What is present in the document regarding "performance" is:
- Software Verification and Validation: This typically involves testing that the software functions as designed, is free of bugs, and meets its specified requirements. The document mentions "hazard analysis," "software requirements specification (SRS)," "software architecture description," "software development environment description," "software verification and validation," and "cyber security documents."
- Performance Evaluation Reports for specific applications: These are listed but not detailed (e.g., CT Lung Nodule, CT Oncology). It's implied these show the software functions correctly for those applications.
In summary, based on the provided text, there is no information about:
- A table of acceptance criteria with reported device performance in the context of clinical accuracy or diagnostic performance.
- Sample sizes used for a test set in a clinical performance study.
- Data provenance for a clinical test set.
- Number of experts or their qualifications for establishing clinical ground truth.
- Adjudication methods for a clinical test set.
- Multi-Reader Multi-Case (MRMC) comparative effectiveness studies.
- Standalone (algorithm-only) performance studies against clinical ground truth.
- Type of clinical ground truth used (pathology, outcomes data, expert consensus from an external panel).
- Sample size for a training set (as no AI/ML model requiring a training set is explicitly discussed in terms of its performance data; the device is described as "CT Image Post-Processing Software" with various applications.)
- How ground truth for a training set was established.
The closest the document comes to "acceptance criteria" and "performance" are discussions of functional equivalence to predicate devices and general software validation, stating that the proposed device performs in a "similar manner" and has a "safety and effectiveness profile that is similar to the predicate device."
§ 892.2050 Medical image management and processing system.
(a)
Identification.
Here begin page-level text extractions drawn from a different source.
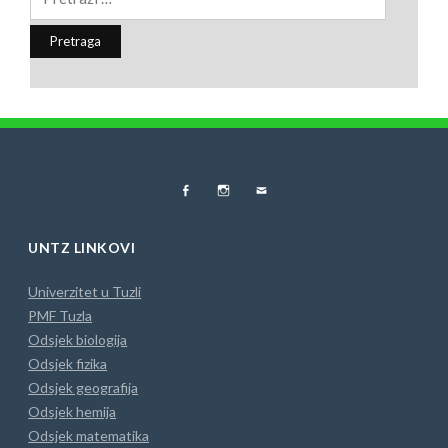
FB
Instagram
MAIL
UNTZ LINKOVI
Univerzitet u Tuzli
PMF Tuzla
Odsjek biologija
Odsjek fizika
Odsjek geografija
Odsjek hemija
Odsjek matematika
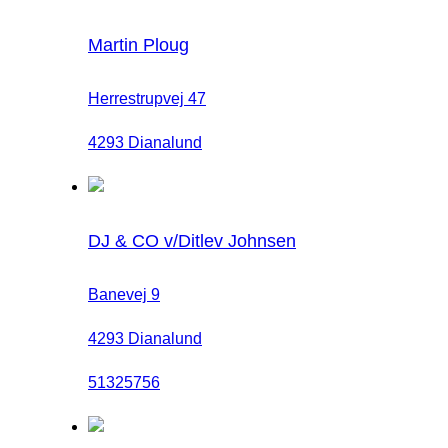
Martin Ploug
Herrestrupvej 47
4293 Dianalund
DJ & CO v/Ditlev Johnsen
Banevej 9
4293 Dianalund
51325756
A medical image management and processing system is a device that provides one or more capabilities relating to the review and digital processing of medical images for the purposes of interpretation by a trained practitioner of disease detection, diagnosis, or patient management. The software components may provide advanced or complex image processing functions for image manipulation, enhancement, or quantification that are intended for use in the interpretation and analysis of medical images. Advanced image manipulation functions may include image segmentation, multimodality image registration, or 3D visualization. Complex quantitative functions may include semi-automated measurements or time-series measurements.(b)
Classification. Class II (special controls; voluntary standards—Digital Imaging and Communications in Medicine (DICOM) Std., Joint Photographic Experts Group (JPEG) Std., Society of Motion Picture and Television Engineers (SMPTE) Test Pattern).